Within her camp, it was already considered unlikely that she would play in Melbourne, but Williams waited to announce her final decision to withdraw.
“Doesn’t surprise me at all,” said Chris Evert, the ESPN analyst and former world No. 1 who knows Williams well. “It’s easy to underestimate the demands, responsibility and love a mother feels for her child. It’s a life changer. She really didn’t have the time or the focus to commit to two to three months of intense training.
“I’m happy to see her enjoy her new family as she will never get this time back. Even if she comes back in, let’s say, March, it’s still a long year. Kudos to her priorities.”
Williams, who reclaimed the No. 1 ranking by winning last year’s Australian Open, is still ranked No. 22 and would have been seeded if she had played in Melbourne. But with her withdrawal, she will drop out of the official rankings altogether after the Australian Open ends on Jan. 28.
She will not be seeded for other events when she returns to tournament play but, according to WTA rules, she will have a protected ranking that will allow her automatic entry into eight tournaments, including two Grand Slam events, in the 12 months following her comeback.
As one of the greatest players of all time and the biggest draw in the women’s game, she also would presumably have no problem acquiring wild card berths into additional events.
The first significant tournament she is likely to play is the BNP Paribas Open in Indian Wells, Calif., that begins March 7.

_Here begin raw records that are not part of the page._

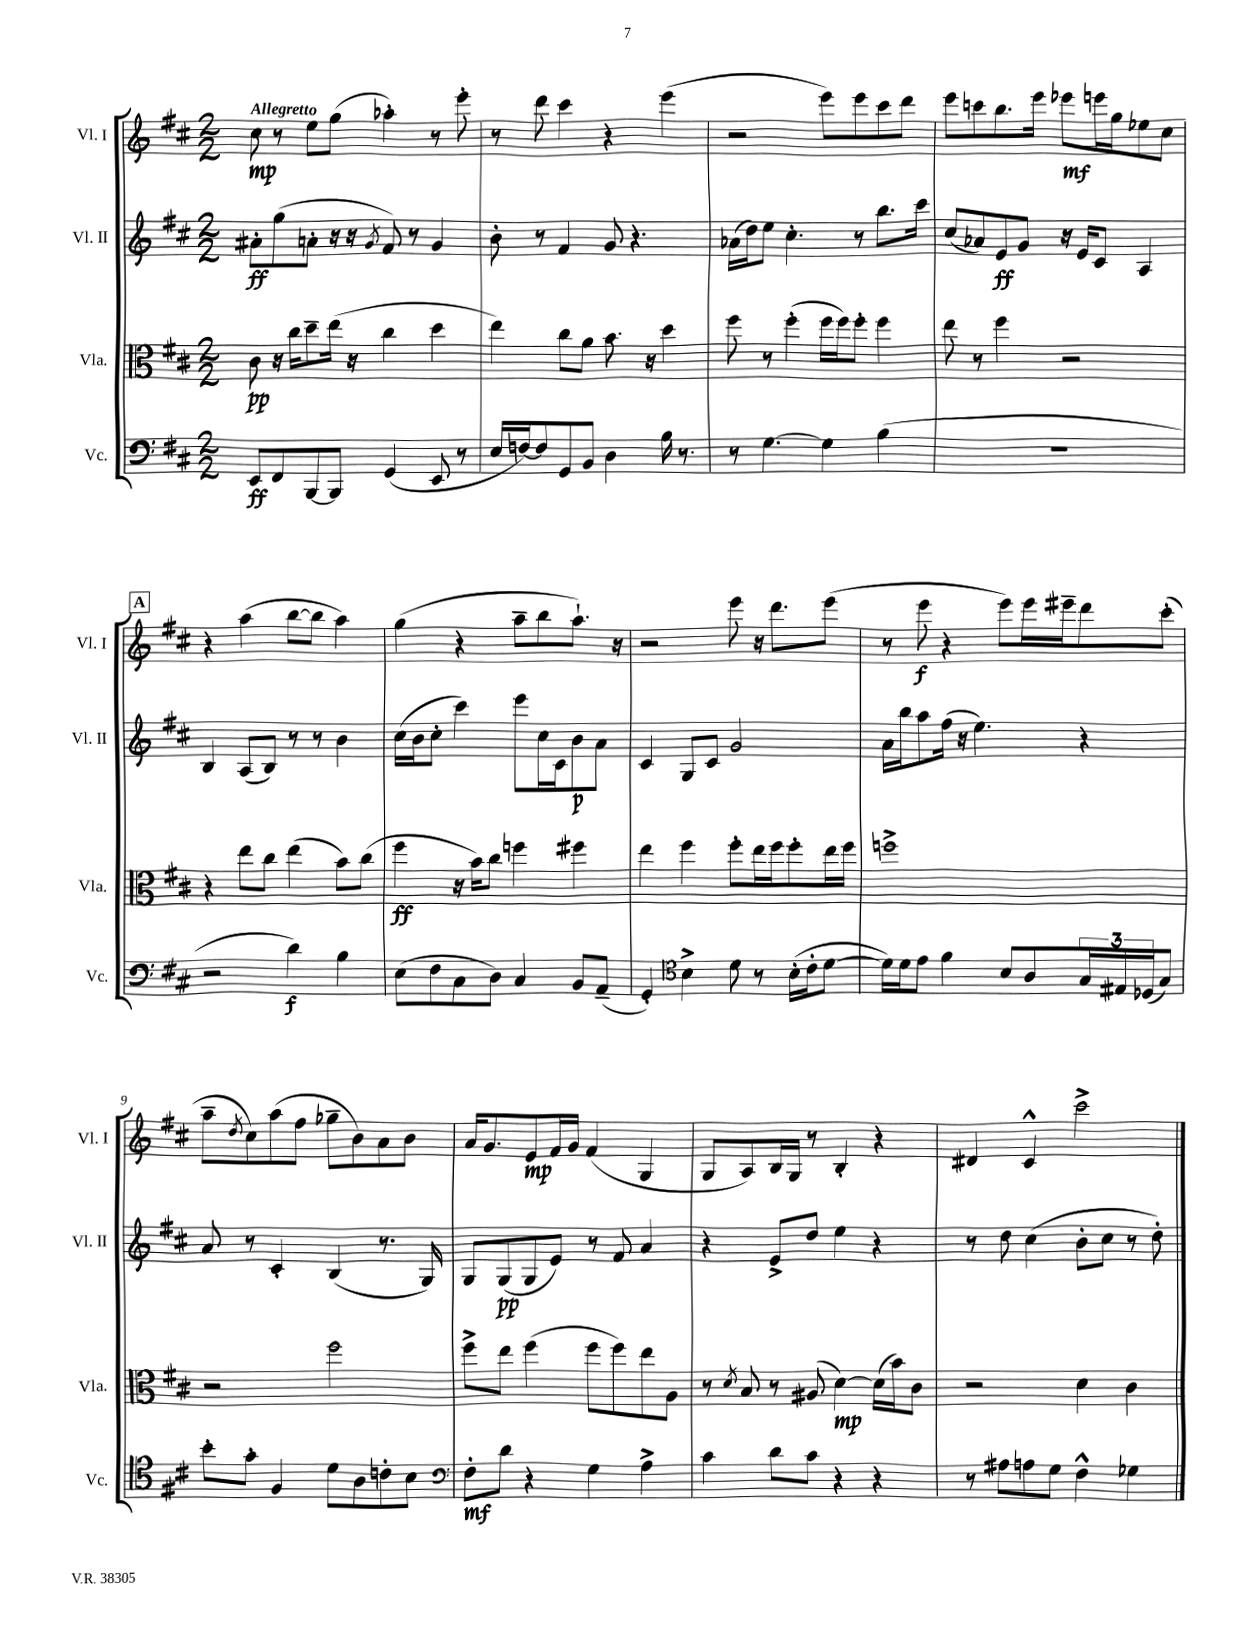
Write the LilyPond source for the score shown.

<<
\new StaffGroup <<
\new Staff = "s0" \with { instrumentName = "Vl. I" shortInstrumentName = "Vl. I" } {
    \clef treble \key d \major \numericTimeSignature \time 2/2 \tempo "Allegretto"
    cis''8\mp r8 e''8 g''8( aes''4-.) r8 e'''8-. |
    r8 d'''8 cis'''4 r4 e'''4( |
    r2 e'''8) e'''8 cis'''8 d'''8 |
    e'''8 c'''8 b''8. e'''16 ees'''8\mf e'''16 g''16 ees''8 cis''8 |
    \mark \markup { \box "A" } r4 a''4( b''8~ b''8 a''4) |
    g''4( r4 a''8-- b''8 a''8.-!) r16 |
    r2 e'''8 r16 d'''8. e'''8( |
    r8 e'''8\f r4 e'''8) e'''16 eis'''16-- d'''8 cis'''8-.( |
    a''8-- \acciaccatura { d''8 } cis''8) a''8( fis''8 ges''8-- b'8) a'8 b'8 |
    a'16 g'8. e'8\mp fis'16 g'16 fis'4( g4 |
    g8 a8) b16 g16 r8 b4-. r4 |
    dis'4 cis'4-^ cis'''2-> \bar "|." |
}
\new Staff = "s1" \with { instrumentName = "Vl. II" shortInstrumentName = "Vl. II" } {
    \clef treble \key d \major \numericTimeSignature \time 2/2
    ais'8-.\ff g''8( a'8-. r16 r16 \acciaccatura { g'8 } fis'8) r8 g'4 |
    b'8-. r8 fis'4 g'8 r4. |
    aes'16( d''16) e''8 cis''4.-. r8 b''8. cis'''16 |
    cis''8( aes'8) e'8\ff g'8 r16 e'16 cis'8 a4 |
    \mark \markup { \box "A" } b4 a8( b8) r8 r8 b'4 |
    cis''16( b'16 cis''8-. cis'''4) e'''8 cis''16 cis'16 b'8\p a'8 |
    cis'4 g8 cis'8 g'2 |
    a'16 b''16 a''8 fis''16( r16 e''4.) r4 |
    a'8 r8 cis'4-. b4( r8. g16) |
    g8 g8\pp( g8 e'8) r8 fis'8 a'4 |
    r4 e'8-> d''8 e''4 r4 |
    r8 d''8 cis''4( b'8-. cis''8 r8 d''8-.) \bar "|." |
}
\new Staff = "s2" \with { instrumentName = "Vla." shortInstrumentName = "Vla." } {
    \clef alto \key d \major \numericTimeSignature \time 2/2
    cis'8\pp r16 cis''16 d''8-- e''16( r16 cis''4 d''4 |
    e''4) cis''8 a'8 b'8. r16 d''4 |
    fis''8 r8 fis''4-.( fis''16 fis''16) fis''8-. fis''4 |
    e''8 r8 fis''4 r2 |
    \mark \markup { \box "A" } r4 e''8 cis''8 e''4( b'8) cis''8( |
    fis''4\ff r16 b'16) cis''8 f''4 fis''4 |
    e''4 fis''4 fis''8-. e''16 fis''16 fis''8-. e''16 fis''16 |
    f''1-> |
    r2 fis''2 |
    fis''8-> e''8 fis''4( fis''8 fis''8) e''8 a8 |
    r8 \acciaccatura { d'8 } b8 r8 ais8( d'4~\mp) d'16( b'16) cis'8 |
    r2 d'4 cis'4 \bar "|." |
}
\new Staff = "s3" \with { instrumentName = "Vc." shortInstrumentName = "Vc." } {
    \clef bass \key d \major \numericTimeSignature \time 2/2
    e,8\ff fis,8 b,,8~ b,,8 g,4( e,8 r8 |
    e16 f16~) f8 g,8 b,8 d4 b16 r8. |
    r8 g4.~ g4 b4( |
    r1 |
    \mark \markup { \box "A" } r2 d'4\f) b4 |
    e8( fis8 cis8 d8) cis4 b,8 a,8--( |
    g,4-.) \clef tenor b4-> d'8 r8 b16-.( cis'16-. d'8~ |
    d'16) d'16 e'8 fis'4 b8 a8 \tuplet 3/2 { g16 eis16 des16( } g8) |
    b'8-. g'8-. fis4 d'8 a8 c'8-. b8 |
    \clef bass fis8-.\mf d'8 r4 g4 a4-> |
    cis'4 d'8 cis'8 r4 r4 |
    r8 ais8 a8 g8 fis4-^ ges4 \bar "|." |
}
>>
>>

“Perfect time,” Evert said.
But Williams will have to wait until at least the year’s second Grand Slam tournament, the French Open in May, to resume her pursuit of Margaret Court’s record of 24 Grand Slam singles titles.
Williams has won 23 — more than anyone else in the Open era, which began in 1968 (Court’s career spanned the amateur and Open eras).
Her withdrawal leaves the Australian Open increasingly bereft of major stars. Andy Murray, the former men’s No. 1, and Kei Nishikori, Asia’s top singles player, have withdrawn with injuries.
Novak Djokovic, a six-time Australian Open champion, is in Australia but still uncertain about playing in the Open because of a chronic right elbow injury that has kept him off the circuit since last July.
Rafael Nadal, the men’s No. 1 who has delayed the start to his season because of continuing knee problems, also has arrived in Melbourne and practiced at Melbourne Park on Friday.
It remains to be seen who will make it to the starting line when the Open begins on Jan. 15.